Competitive Enterprise Institute | 1899 L ST NW Floor 12, Washington, DC 20036 | Phone: 202-331-1010 | Fax: 202-331-0640
Thank you for the opportunity to comment on the Department of Energy’s (DOE) proposed rule, General Guidelines for Voluntary Greenhouse Gas Reporting, published December 5, 2003 in the Federal Register (Vol. 68, No. 234).
On behalf of the organizations listed above, we commend DOE for removing “transferable credits” from its plan to “enhance” the Voluntary Reporting of Greenhouse Gases Program (VRGGP), established under Section 1605(b) of the 1992 Energy Policy Act (EPAct).
As we have explained on previous occasions, transforming the VRGGP into an emission reductions credit program would be both illegal and unwise. It would be illegal because Section 1605(b) furnishes no authority to award regulatory offsets applicable to future emission reduction mandates; and unwise because a credit program would mobilize lobbying for energy rationing schemes such as the Kyoto Protocol, Senator Jim Jeffords’s (I-VT) Clean Power Act (S. 366), and the McCain-Lieberman Climate Stewardship Act (S. 139)—policies the Administration rightly opposes.

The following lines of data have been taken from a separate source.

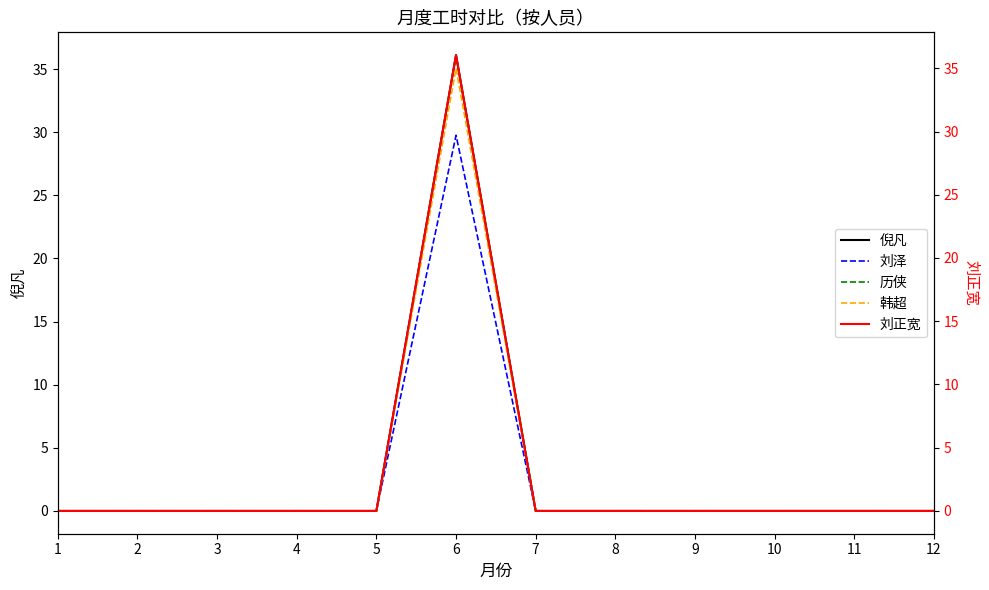

True or false: 倪凡 and 历侠 cross at least once.

False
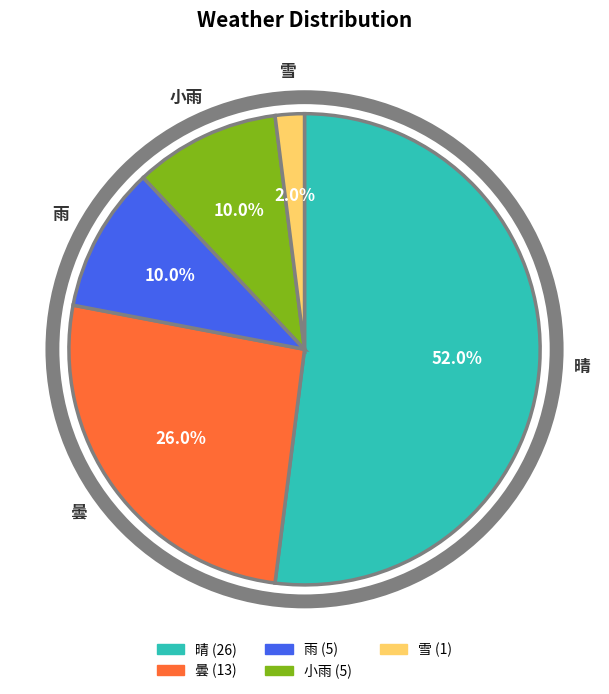

To the nearest percent, what is the difference between the largest and smallest slice percentages?

50%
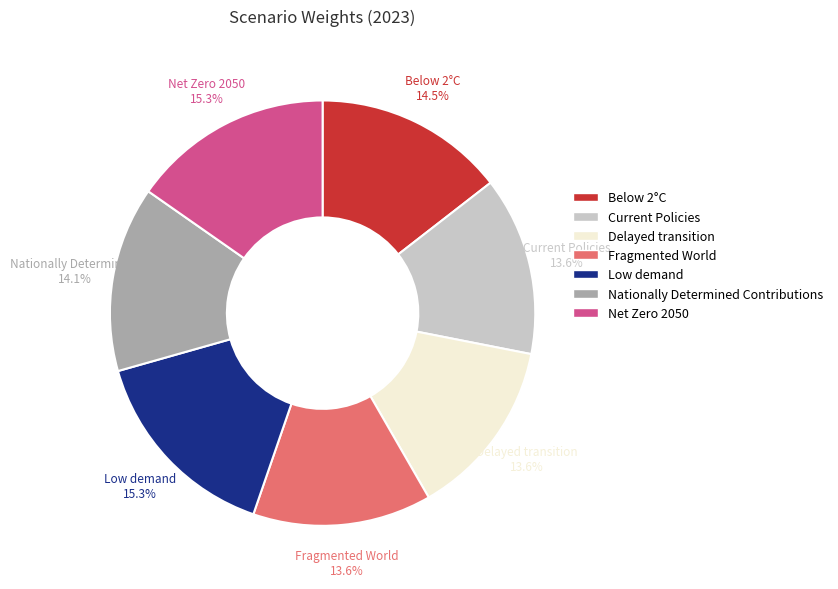

Count the number of slices in the pie.

7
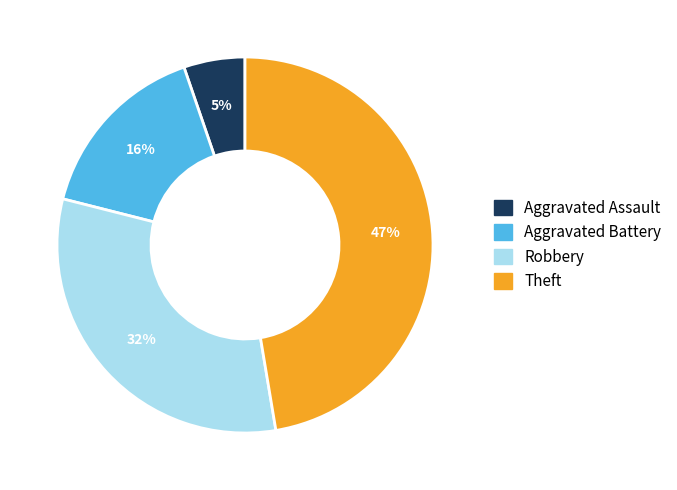

To the nearest percent, what is the average slice percentage?

25%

In the coming months, three interest groups will likely pressure DOE to reverse its decision and include credit provisions in the final rule. Those groups are: (1) corporations that expect to have large quantities of surplus credits to sell under a future Kyoto-style emissions cap-and-trade program, (2) environmental activists who correctly view credits as a strategy to build corporate support for cap-and-trade, and (3) agency officials whose power and prestige would increase dramatically if the VRGGP became the framework for a future energy rationing system. To help DOE resist such pressure, we want to explain, for the record, why DOE was correct to omit from its proposed rule any provisions for an early credit program.